* **To be done**
Please copy every text line of the entries below word for word, and leave the pictures out of your answer.

----

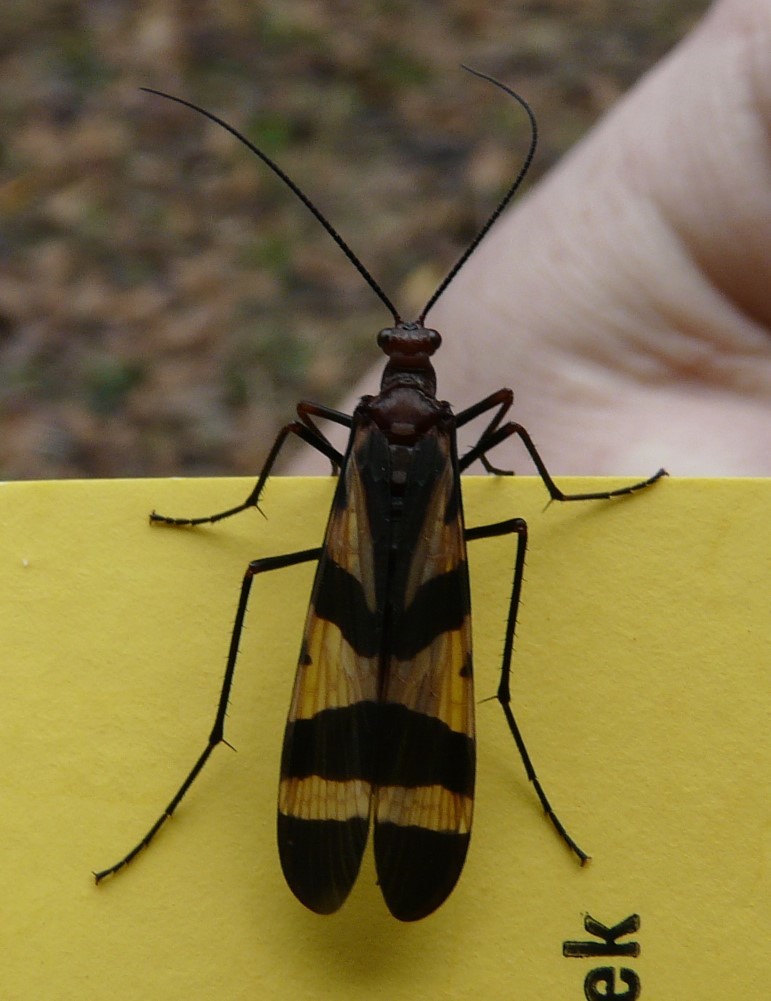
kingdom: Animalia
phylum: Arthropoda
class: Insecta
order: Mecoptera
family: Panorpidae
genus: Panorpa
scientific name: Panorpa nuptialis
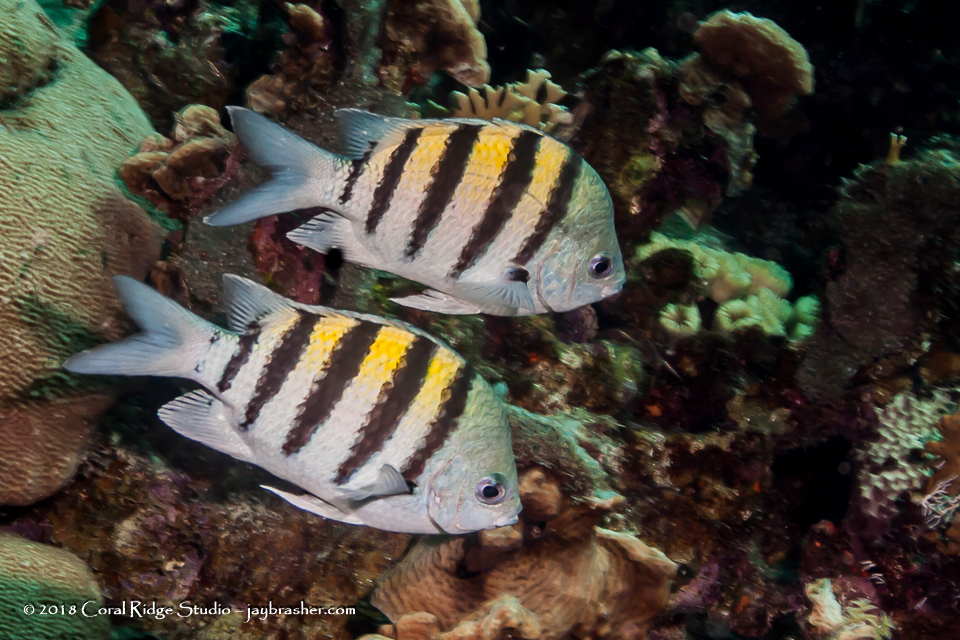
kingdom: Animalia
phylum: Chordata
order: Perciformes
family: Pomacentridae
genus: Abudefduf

----

* **Completed exercise**
kingdom: Animalia
phylum: Arthropoda
class: Insecta
order: Mecoptera
family: Panorpidae
genus: Panorpa
scientific name: Panorpa nuptialis
kingdom: Animalia
phylum: Chordata
order: Perciformes
family: Pomacentridae
genus: Abudefduf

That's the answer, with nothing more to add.